Yine Avrupa Birliğine uyum yasalarından birini daha bugün kabul edeceğiz, ancak Avrupa Birliğine uyum karnemiz genel olarak başarısız. Son on yıldır, üniversitedeki görevim nedeniyle, Avrupa Birliği kurumlarının ülkemizle ilgili raporlarını kesintisiz takip etmekteyim. Avrupa Parlamentosunda geçen hafta kabul edilen Türkiye İlerleme Raporu'nda, geçmiş yıllarda, özellikle Kopenhag Siyasi Kriterlerinde zayıf olan karnemizde bir ilerleme şöyle dursun, özellikle bu alanlarda reform sürecinin gerilediği vurgusu yapılmıştır. Demokrasi ve hukuk devleti, yargı bağımsızlığı, ifade ve basın özgürlüğü, seküler yaşam tarzlarına saygı gibi alanlarda gerilemenin yanında listeye yeni eklenen olumsuzluklarda ise artan otoriter eğilimler, mülteci anlaşmasının Türkiye-Avrupa Birliği ilişkilerinin koşulu hâline gelmesi eleştirisi, IŞİD terör örgütünün Türkiye üzerinden gerçekleştirdiği faaliyetleri sonlandırması ve yaşanan terör olayları ve güvenlik önlemlerinin hukukun üstünlüğü ve insan hakları ilkelerine uygun olmadığı gibi çok temel konular sıralanmıştır.

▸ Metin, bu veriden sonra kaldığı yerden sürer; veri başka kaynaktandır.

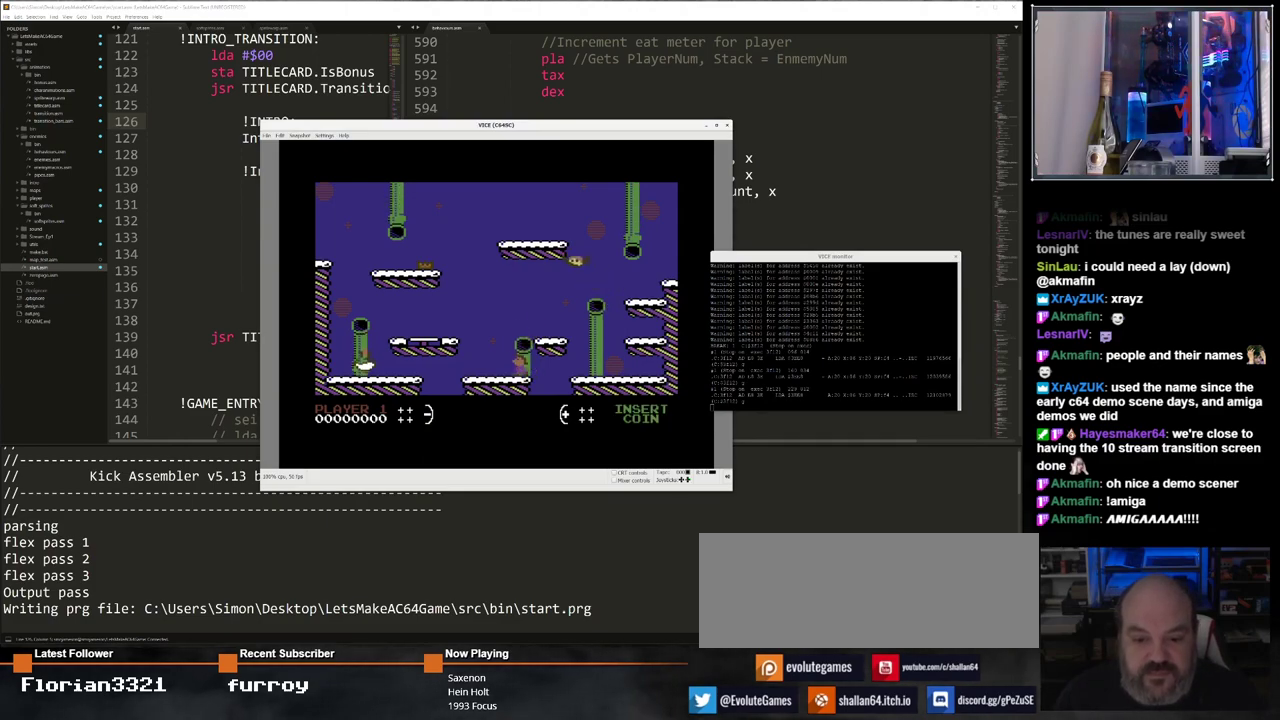
{"keys": [], "events": [[333, "left", "up"]]}
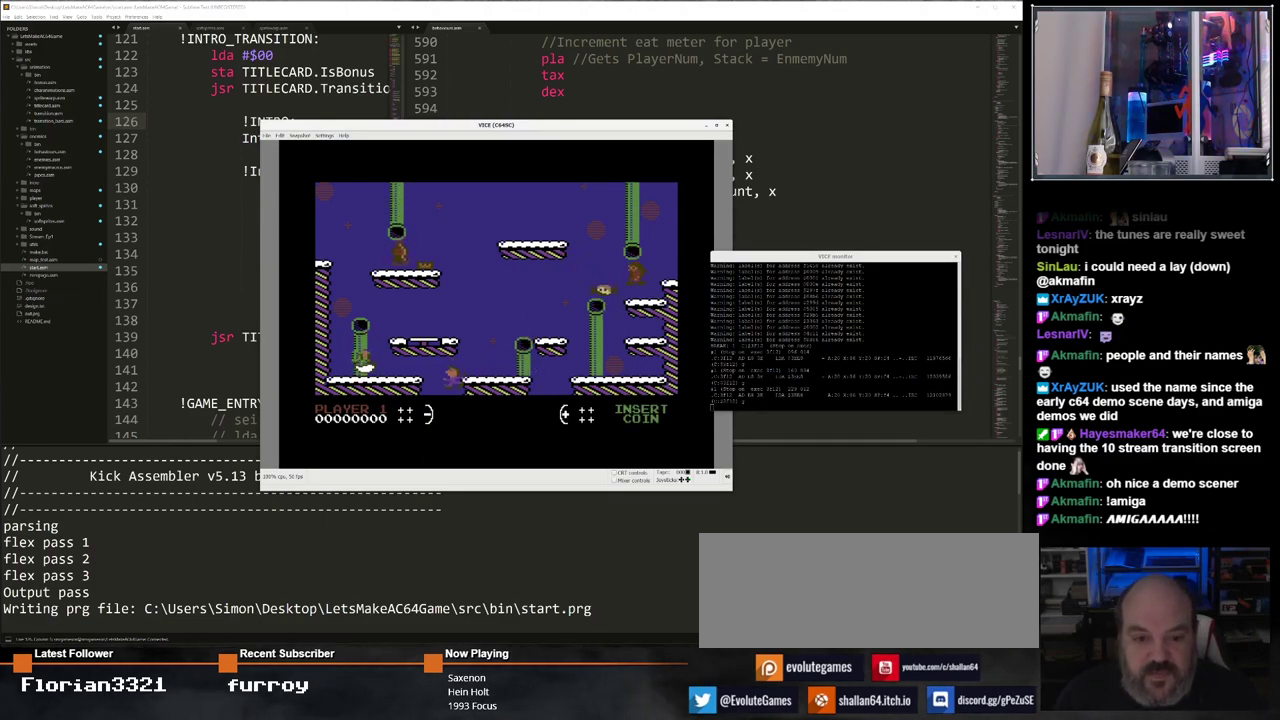
{"keys": ["up"], "events": [[250, "right", "down"], [300, "up", "down"], [433, "right", "up"]]}
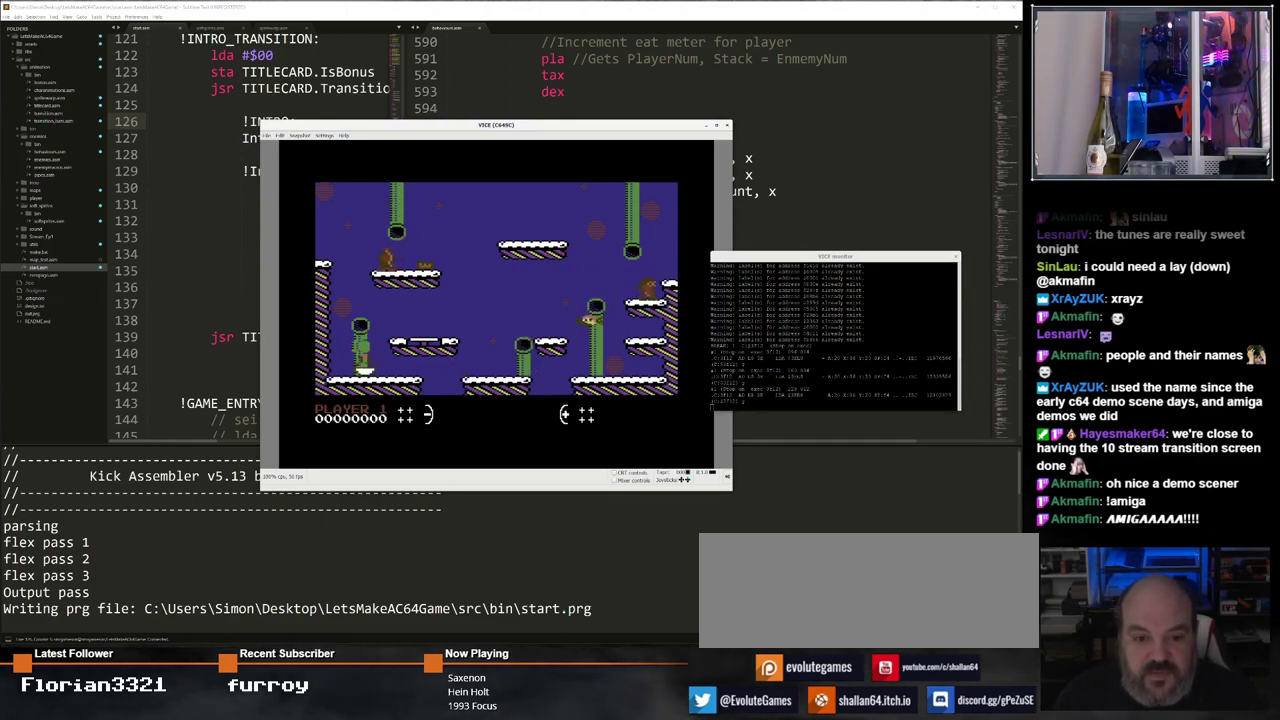
{"keys": [], "events": [[33, "left", "down"], [167, "up", "up"], [217, "left", "up"]]}
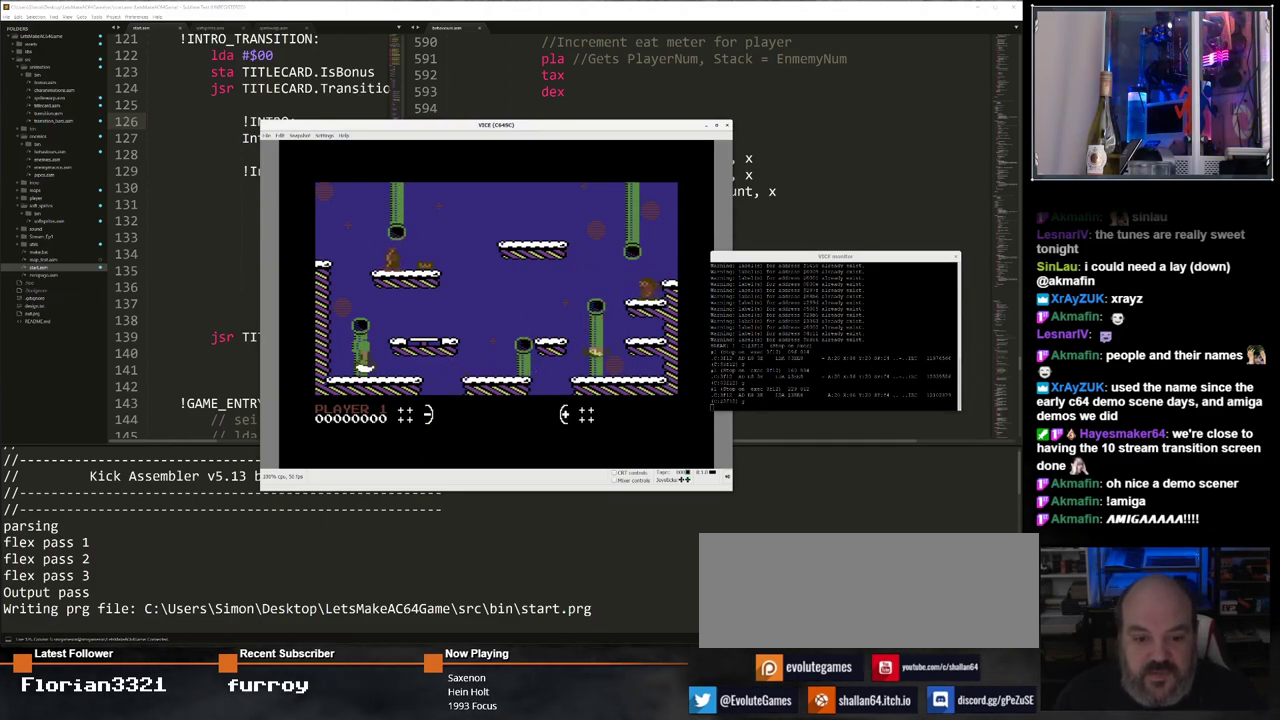
{"keys": [], "events": []}
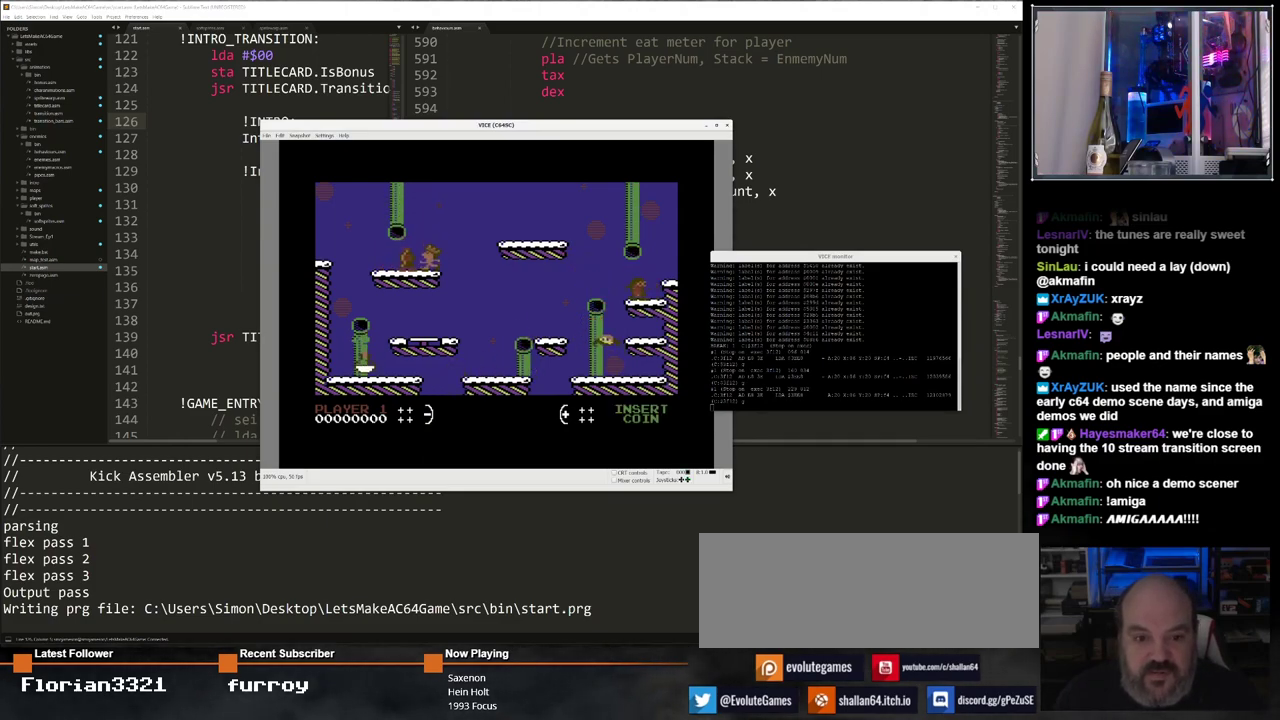
{"keys": ["right"], "events": [[150, "right", "down"]]}
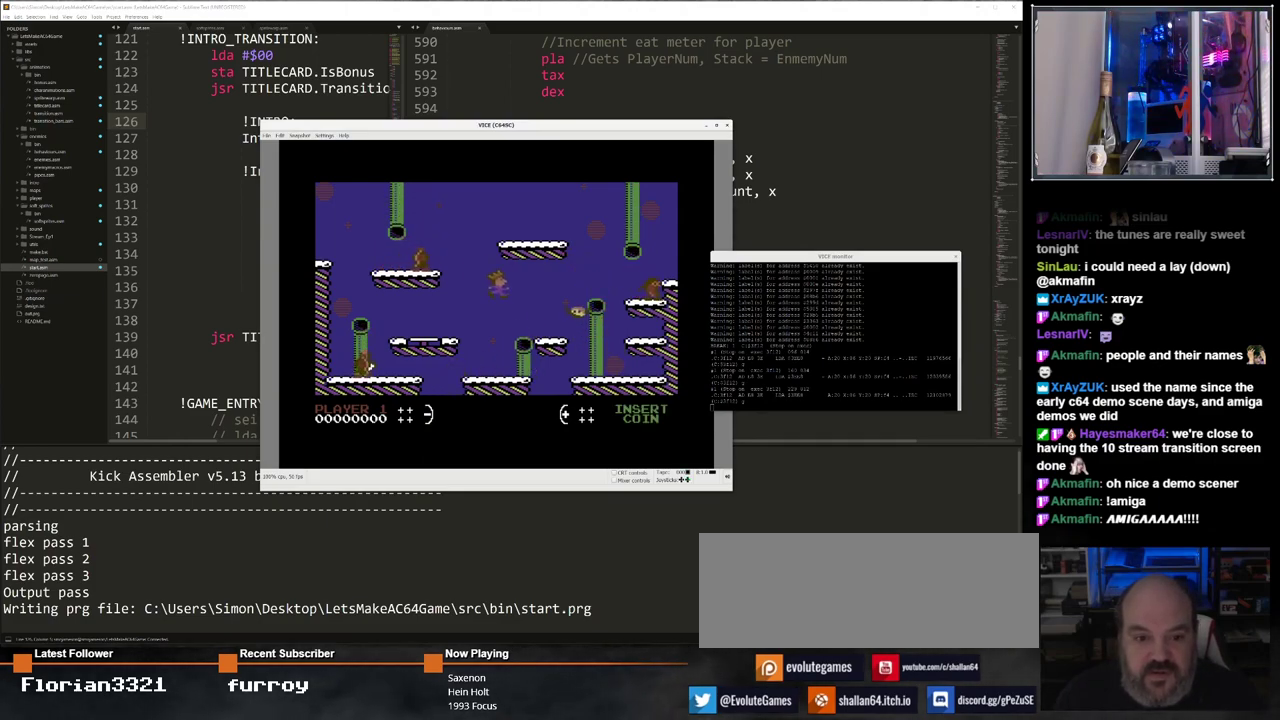
{"keys": [], "events": [[33, "right", "up"], [267, "left", "down"], [500, "left", "up"]]}
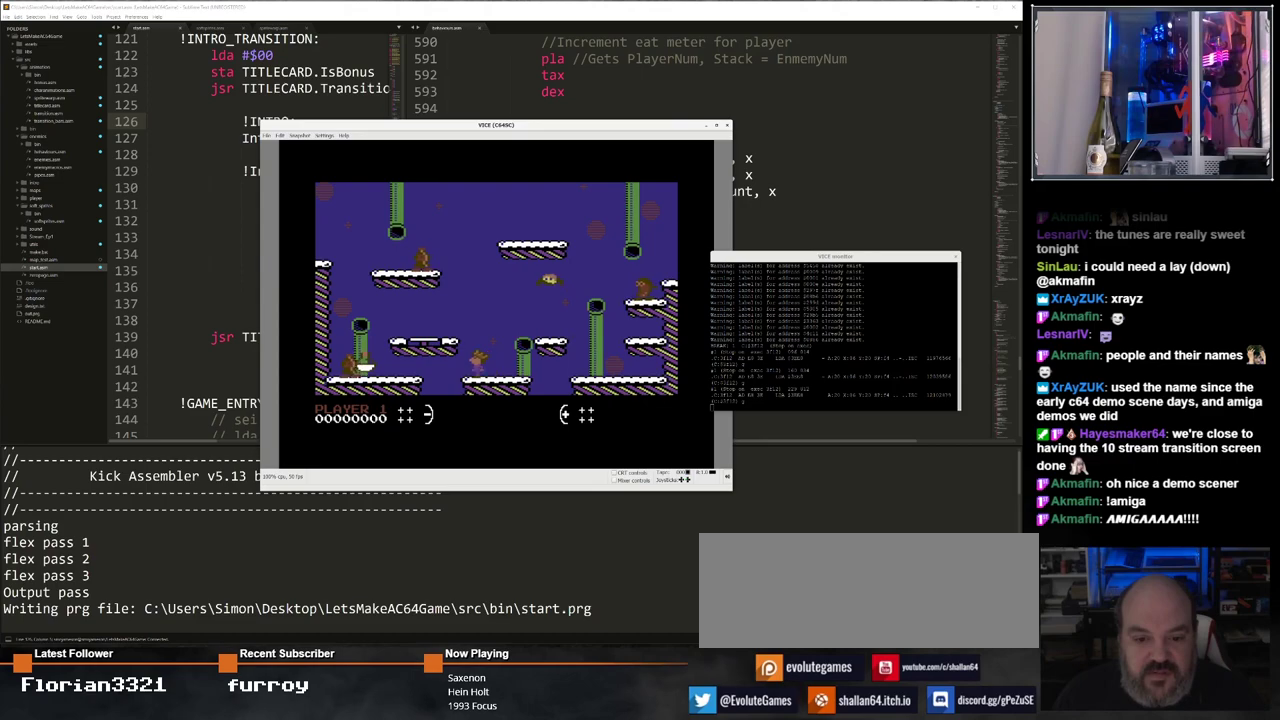
{"keys": ["left"], "events": [[383, "left", "down"]]}
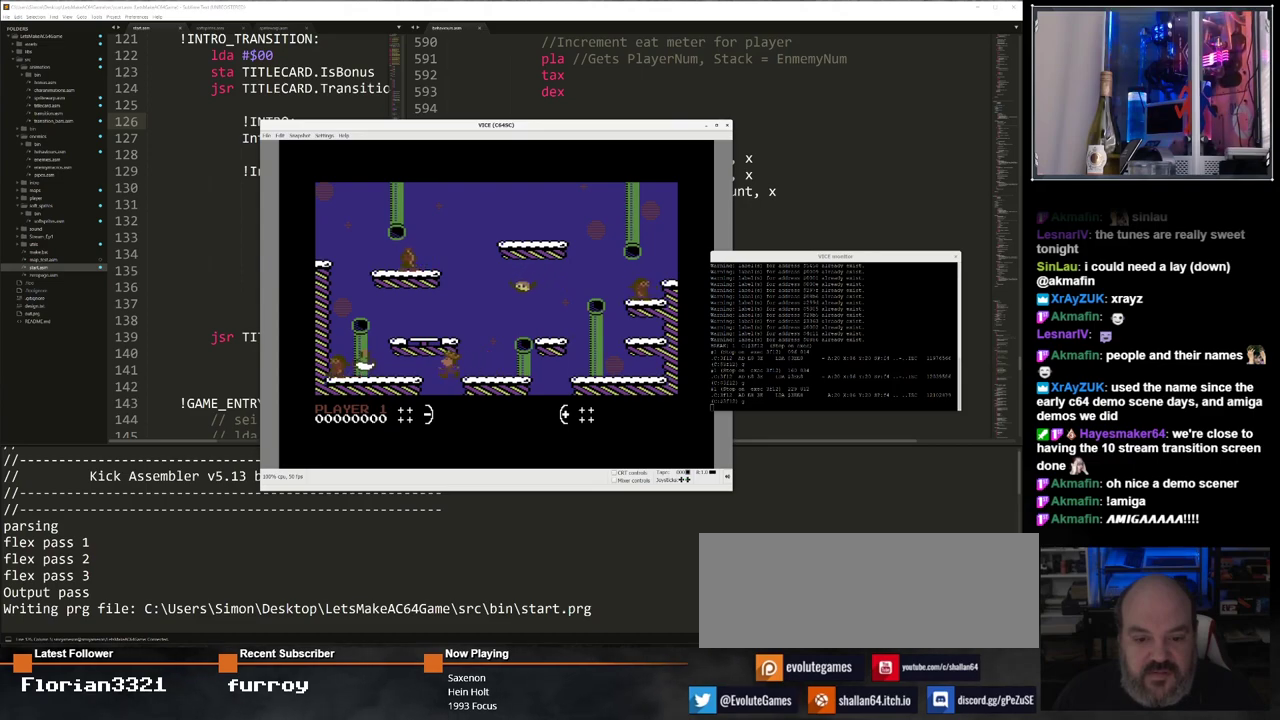
{"keys": [], "events": [[17, "left", "up"]]}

Değerli milletvekilleri, ayrıca, Avrupa Parlamentosunun Türkiye raporunun hazırlandığı günlerde Amerika Birleşik Devletleri Dışişleri Bakanlığının bütün ülkeler hakkında hazırladığı İnsan Hakları Raporu'nda da Türkiye'ye 74 sayfa ayrılmıştır. Raporda Türkiye'de en önemli insan hakları sorununun ifade özgürlüğüne müdahale edildiği belirtilmiştir. Ayrıca, yasalarda birden çok düzenlemeyle ifade, basın, İnternet özgürlüğünün sınırlanmasına imkân sağlandığına ve Hükûmetin özellikle medya üzerindeki baskısına vurgu yapılmıştır. On dört yıldır iktidarınız döneminde izlemiş olduğunuz Avrupa Birliği-Türkiye ilişkilerinde geldiğimiz noktada, bugün, Avrupa'daki neredeyse hiçbir siyasetçi, hiçbir Avrupa Birliği kurumu ne bir üyelik perspektifinden ne de tam üyelikten söz etmektedir. (CHP sıralarından alkışlar) Mülteci sorunu ve vize serbestisi konularının gündeme gelmesiyle görüşmeler aslında yalnızca günü kurtarmaya yönelik fırsatçılıktan öteye gidememektedir.

Değerli milletvekilleri, bugün sabahki konuşmamda da ifade etmiştim; dün yine bir açılış töreninde gündelik kısır siyaset yapan Cumhurbaşkanı bertaraf olarak gördüğü kişi ve kuruluşlardan oluşan bir liste sıralarken, bu listeye Avrupa Birliğinin en önemli organlarından biri olan Avrupa Parlamentosunu da ekleyerek "yıkım ekibi" olarak nitelendirmesiyle, bu süreçteki duruşunu bir kez daha ortaya koymuştur. Tabii, Cumhurbaşkanının Avrupa Birliğiyle ilgili şüpheci yaklaşımını biliyoruz. Peki, Başbakan bu süreçte ne yapmakta, neyi gerçekleştirmenin hayalini kurmaktadır? Başbakan vize muafiyeti sağlanamazsa geri kabul anlaşmasını uygulayamayacağımızı söyleyerek üyelik ilişkilerimizi mülteci sorunu ve vize muafiyetine indirgeyen bir duruş sergilemektedir. (CHP sıralarından alkışlar) Avrupa Birliğine üyelik sürecimiz, Cumhurbaşkanının iç politikadaki otoriter ve bireysel hırsları ile Başbakanın bireysel bir başarı hikâyesi çıkarma ve rüştünü ispat etme rüyası arasına hapsedilmiştir. Bu arada, asıl önemli olan, Sayın Avrupa Birliği Bakanının duruşu nedir? Bunu öğrenmek için bugün buradan kendisine Cumhurbaşkanının bu "yıkım ekibi" söylemine katılıp katılmadığını sormuştum ancak Sayın Bakan henüz bir cevap vermedi.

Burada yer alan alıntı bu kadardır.